• Requirement
Please reproduce the material from its first line up to and including the line with "Başkan Adayı Mehmet Tosun’dan", swapping "Alte Schule" for "Neue Schule" and keeping everything else the same.

.....

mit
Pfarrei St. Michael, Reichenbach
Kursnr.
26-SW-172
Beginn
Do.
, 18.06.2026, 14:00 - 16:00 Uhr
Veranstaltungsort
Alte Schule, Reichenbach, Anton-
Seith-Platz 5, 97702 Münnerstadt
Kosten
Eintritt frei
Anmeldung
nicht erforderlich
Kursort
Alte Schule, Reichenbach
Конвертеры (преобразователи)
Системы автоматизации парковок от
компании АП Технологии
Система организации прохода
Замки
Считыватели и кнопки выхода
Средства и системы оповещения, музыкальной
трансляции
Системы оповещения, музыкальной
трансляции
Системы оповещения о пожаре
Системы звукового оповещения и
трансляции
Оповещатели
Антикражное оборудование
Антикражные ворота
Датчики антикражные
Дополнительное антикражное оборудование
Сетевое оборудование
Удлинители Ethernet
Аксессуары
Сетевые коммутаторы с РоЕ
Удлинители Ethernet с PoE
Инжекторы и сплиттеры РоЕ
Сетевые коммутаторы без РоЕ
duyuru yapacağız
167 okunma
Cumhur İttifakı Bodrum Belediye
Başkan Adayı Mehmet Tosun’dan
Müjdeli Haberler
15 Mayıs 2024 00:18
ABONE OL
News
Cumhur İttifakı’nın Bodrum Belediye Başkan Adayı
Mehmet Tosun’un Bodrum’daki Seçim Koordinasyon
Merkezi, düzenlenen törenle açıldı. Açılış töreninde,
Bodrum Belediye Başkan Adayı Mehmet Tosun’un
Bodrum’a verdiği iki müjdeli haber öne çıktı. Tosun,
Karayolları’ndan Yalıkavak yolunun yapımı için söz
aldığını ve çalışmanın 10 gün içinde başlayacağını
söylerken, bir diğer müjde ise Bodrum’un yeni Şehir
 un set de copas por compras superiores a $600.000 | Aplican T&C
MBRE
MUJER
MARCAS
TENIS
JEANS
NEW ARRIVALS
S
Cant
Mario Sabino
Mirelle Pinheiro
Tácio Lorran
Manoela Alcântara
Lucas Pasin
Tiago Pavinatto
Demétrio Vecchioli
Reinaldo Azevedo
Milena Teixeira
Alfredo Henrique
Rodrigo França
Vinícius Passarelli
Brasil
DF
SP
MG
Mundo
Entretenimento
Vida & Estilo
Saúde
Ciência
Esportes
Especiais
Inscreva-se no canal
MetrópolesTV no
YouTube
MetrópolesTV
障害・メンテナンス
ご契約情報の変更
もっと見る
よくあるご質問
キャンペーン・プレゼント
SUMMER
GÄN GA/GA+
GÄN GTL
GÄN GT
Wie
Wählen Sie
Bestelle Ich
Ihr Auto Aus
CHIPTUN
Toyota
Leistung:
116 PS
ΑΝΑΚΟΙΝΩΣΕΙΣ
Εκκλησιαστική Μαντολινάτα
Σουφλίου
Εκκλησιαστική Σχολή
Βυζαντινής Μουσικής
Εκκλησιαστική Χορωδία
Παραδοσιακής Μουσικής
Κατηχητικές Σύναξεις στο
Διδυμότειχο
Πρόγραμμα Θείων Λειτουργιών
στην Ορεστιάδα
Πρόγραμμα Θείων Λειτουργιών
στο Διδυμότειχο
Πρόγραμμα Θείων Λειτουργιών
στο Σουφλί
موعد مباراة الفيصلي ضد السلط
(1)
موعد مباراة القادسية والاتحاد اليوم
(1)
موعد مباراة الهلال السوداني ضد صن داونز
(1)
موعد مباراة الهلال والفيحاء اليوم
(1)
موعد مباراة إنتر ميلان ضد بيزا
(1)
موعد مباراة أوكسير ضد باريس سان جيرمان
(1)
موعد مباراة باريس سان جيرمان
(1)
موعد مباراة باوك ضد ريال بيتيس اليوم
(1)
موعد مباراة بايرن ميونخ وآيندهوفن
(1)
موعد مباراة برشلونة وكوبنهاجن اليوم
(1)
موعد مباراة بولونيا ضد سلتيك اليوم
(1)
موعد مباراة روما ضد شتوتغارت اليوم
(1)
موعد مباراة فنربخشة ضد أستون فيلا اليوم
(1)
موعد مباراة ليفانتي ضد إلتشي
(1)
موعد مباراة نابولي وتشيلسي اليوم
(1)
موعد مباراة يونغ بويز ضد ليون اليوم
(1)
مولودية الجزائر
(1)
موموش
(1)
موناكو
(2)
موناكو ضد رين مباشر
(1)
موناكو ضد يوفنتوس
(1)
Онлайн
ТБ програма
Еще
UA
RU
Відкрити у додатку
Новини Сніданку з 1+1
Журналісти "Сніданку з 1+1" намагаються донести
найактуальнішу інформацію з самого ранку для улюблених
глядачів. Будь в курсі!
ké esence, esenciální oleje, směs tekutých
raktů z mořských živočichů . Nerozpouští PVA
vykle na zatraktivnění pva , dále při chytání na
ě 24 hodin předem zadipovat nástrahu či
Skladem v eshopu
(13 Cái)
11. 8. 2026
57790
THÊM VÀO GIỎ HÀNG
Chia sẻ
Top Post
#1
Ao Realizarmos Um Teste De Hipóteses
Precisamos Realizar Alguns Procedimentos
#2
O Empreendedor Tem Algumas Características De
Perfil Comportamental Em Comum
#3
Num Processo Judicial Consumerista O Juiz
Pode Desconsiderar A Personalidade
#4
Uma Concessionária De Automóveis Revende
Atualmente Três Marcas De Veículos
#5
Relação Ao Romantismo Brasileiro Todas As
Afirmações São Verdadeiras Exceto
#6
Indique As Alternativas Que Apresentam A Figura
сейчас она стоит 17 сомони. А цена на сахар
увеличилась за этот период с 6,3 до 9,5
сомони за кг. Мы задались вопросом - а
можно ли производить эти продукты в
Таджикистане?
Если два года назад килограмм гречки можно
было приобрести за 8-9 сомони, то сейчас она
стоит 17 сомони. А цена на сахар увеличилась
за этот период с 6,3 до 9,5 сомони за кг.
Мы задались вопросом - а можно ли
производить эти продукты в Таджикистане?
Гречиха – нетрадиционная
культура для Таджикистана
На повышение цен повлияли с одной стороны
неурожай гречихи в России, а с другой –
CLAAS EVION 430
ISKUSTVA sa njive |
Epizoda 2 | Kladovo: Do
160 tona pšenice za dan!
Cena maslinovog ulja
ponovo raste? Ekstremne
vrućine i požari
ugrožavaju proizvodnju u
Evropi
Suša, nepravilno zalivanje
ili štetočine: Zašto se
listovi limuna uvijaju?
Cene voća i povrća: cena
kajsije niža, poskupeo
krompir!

.....

• Answer to this task
mit
Pfarrei St. Michael, Reichenbach
Kursnr.
26-SW-172
Beginn
Do.
, 18.06.2026, 14:00 - 16:00 Uhr
Veranstaltungsort
Neue Schule, Reichenbach, Anton-
Seith-Platz 5, 97702 Münnerstadt
Kosten
Eintritt frei
Anmeldung
nicht erforderlich
Kursort
Neue Schule, Reichenbach
Конвертеры (преобразователи)
Системы автоматизации парковок от
компании АП Технологии
Система организации прохода
Замки
Считыватели и кнопки выхода
Средства и системы оповещения, музыкальной
трансляции
Системы оповещения, музыкальной
трансляции
Системы оповещения о пожаре
Системы звукового оповещения и
трансляции
Оповещатели
Антикражное оборудование
Антикражные ворота
Датчики антикражные
Дополнительное антикражное оборудование
Сетевое оборудование
Удлинители Ethernet
Аксессуары
Сетевые коммутаторы с РоЕ
Удлинители Ethernet с PoE
Инжекторы и сплиттеры РоЕ
Сетевые коммутаторы без РоЕ
duyuru yapacağız
167 okunma
Cumhur İttifakı Bodrum Belediye
Başkan Adayı Mehmet Tosun’dan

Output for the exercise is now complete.